Послышался гудок. Выпал ли уже в Таллине снег? Я ничего не знал об этой стране, кроме того, что она – самая северная из стран Балтии. Я представил себе серые берега, черные скалы, темное и ледяное море.
– Хеллоу?
Я назвал себя по-английски. Мужчина свободно продолжил на том же языке. Он уже разговаривал с Фуко. Он был в курсе нашего расследования и был готов мне помогать. Слышимость была хорошая. Словно отполированная морским ветром. Я тут же задал ему вопрос о предсмертном опыте Раймо.
– У него были какие-то воспоминания, – подтвердил психиатр.
– Он вам описал того, кто ему являлся?
– Раймо говорил о ребенке.
– О ребенке?
– Скорее о подростке. О ком-то очень юном, толстеньком, плавающем в темноте.
– Описал ли он вам его лицо?
– Насколько помню, да. Раздавленное лицо. Или изуродованное. Раймо говорил о свисающих клочьях мяса. Морда окровавленного бульдога…
Еще один кошмар. Но ничего общего со стариком Люка и с ангелом Агостины. У каждого «лишенного света» свой собственный демон.
Я продолжил свою мысль:
– Не думаете ли вы, что это видение было ему внушено кем-то из его окружения?
– Каким образом?
– Может, из памяти выплыл чей-то забытый облик, искаженный бредом?
– Нет, я интересовался его прошлым. Никого похожего рядом с ним никогда не было. Да и разве такой кошмар встречается в реальности?
Мой психоаналитический след завел в тупик. Валтонен продолжал:
– У вас есть другие свидетельства подобного рода?
– Да, несколько.
– Мне было бы интересно с ними познакомиться.
– Ради бога, только чуть позже.
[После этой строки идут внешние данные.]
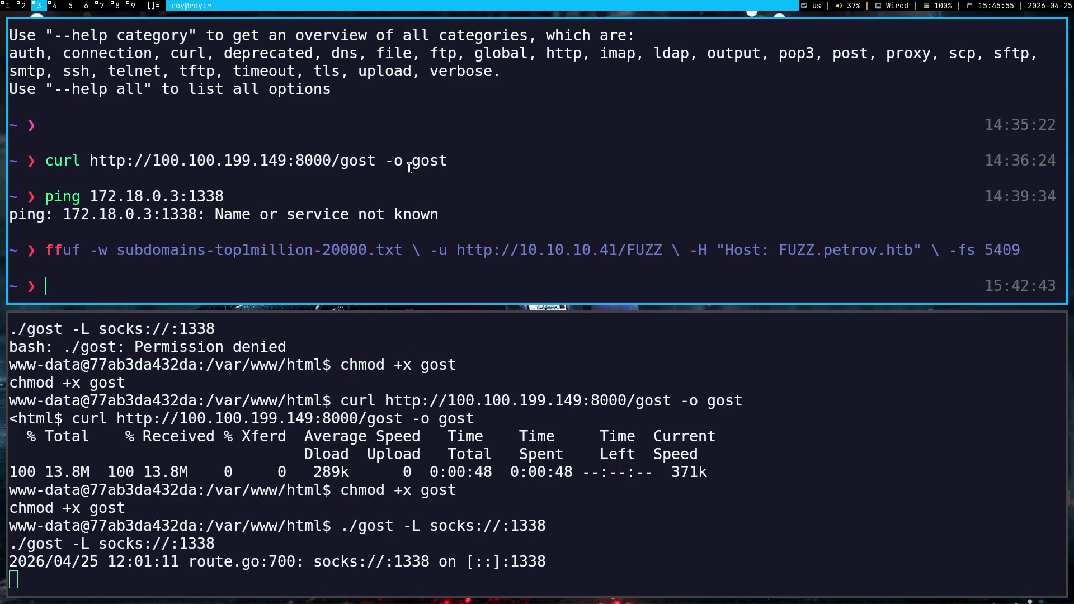
key(super+4)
Когда у меня будет больше времени, я пошлю вам всю документацию. Обещаю.
– Спасибо. У меня последний вопрос.
– Говорите.
– Все ваши другие свидетели стали убийцами?
Я подумал о Люке. И против воли, о Манон. И сухо ответил:
– Нет, вовсе нет.
– Тем лучше. В противном случае это походило бы на эпидемию бешенства.
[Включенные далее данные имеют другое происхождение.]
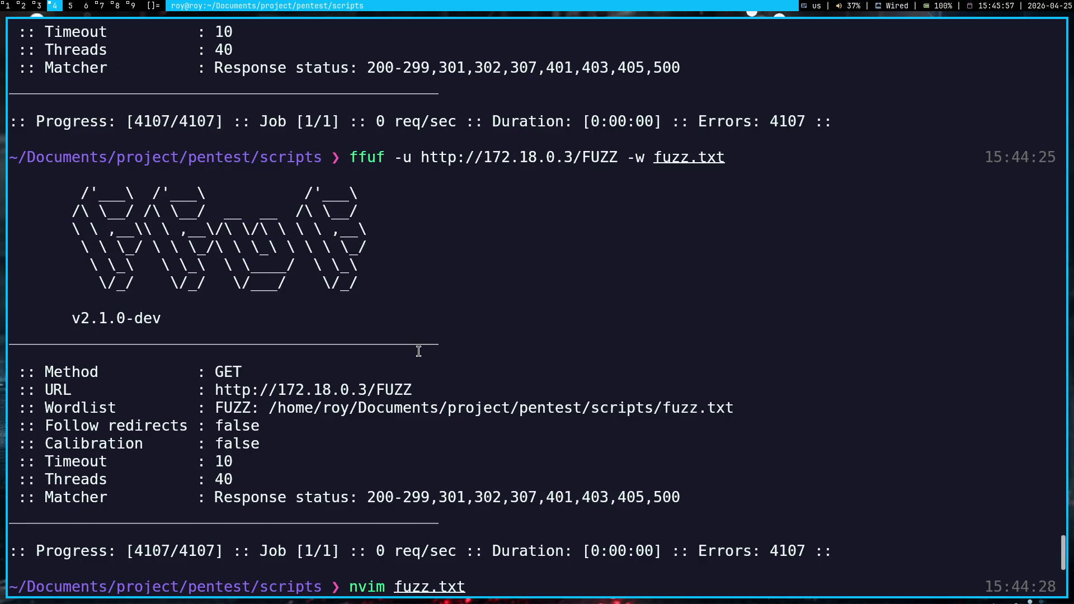
key(ctrl+shift+v)
key(Return)
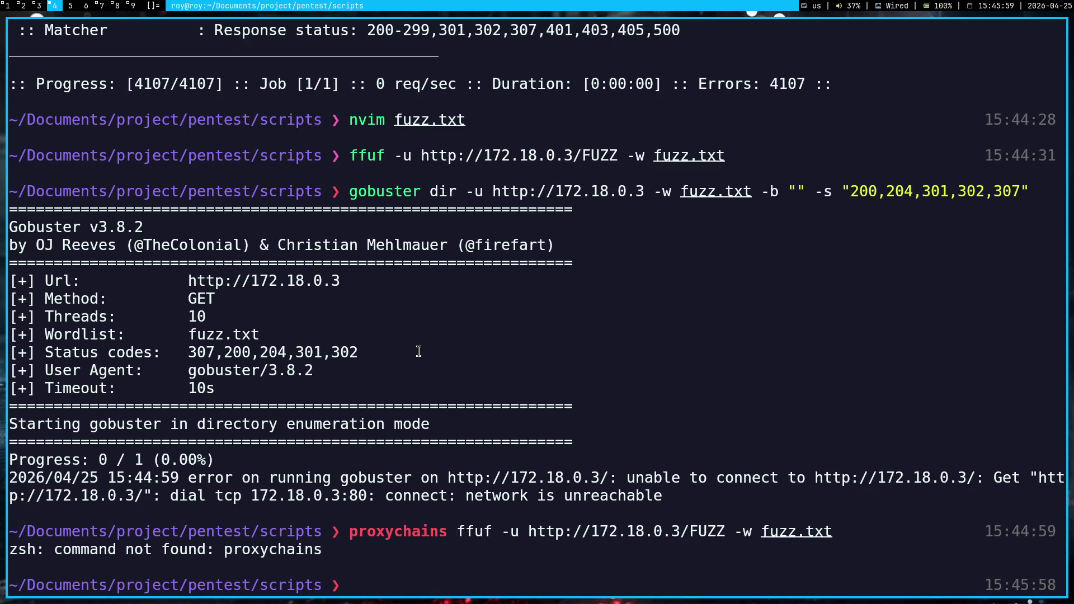
text(sudo pacman )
Поблагодарив его еще раз, я разъединился.
14 часов
Пора было подбивать бабки.
По-настоящему браться за расследование и завершать его.
Пора было допросить Люка.
Теперь Люк находился в специализированном клиническом центре Поль-Гиро в Вильжюиф. В данном случае слово «специализированный» было эвфемизмом, означавшим «психиатрический». Люк сам подписал распоряжение о помещении в эту лечебницу на «непринудительное лечение», то есть он мог выходить когда хотел.
15 часов
Я добрался до клиники, когда день уже начинал меркнуть. Сколько хватает глаз – черная ограда, отделяющая обширную территорию от пригородных особнячков. Паскаль Зукка, психиатр-гипнотизер, объяснил мне, где найти Люка. Я вошел в ворота, повернул налево и пошел по аллее, вдоль которой стояли двухэтажные постройки. Каждый корпус напоминал самолетный ангар – бежевые стены и выпуклая крыша.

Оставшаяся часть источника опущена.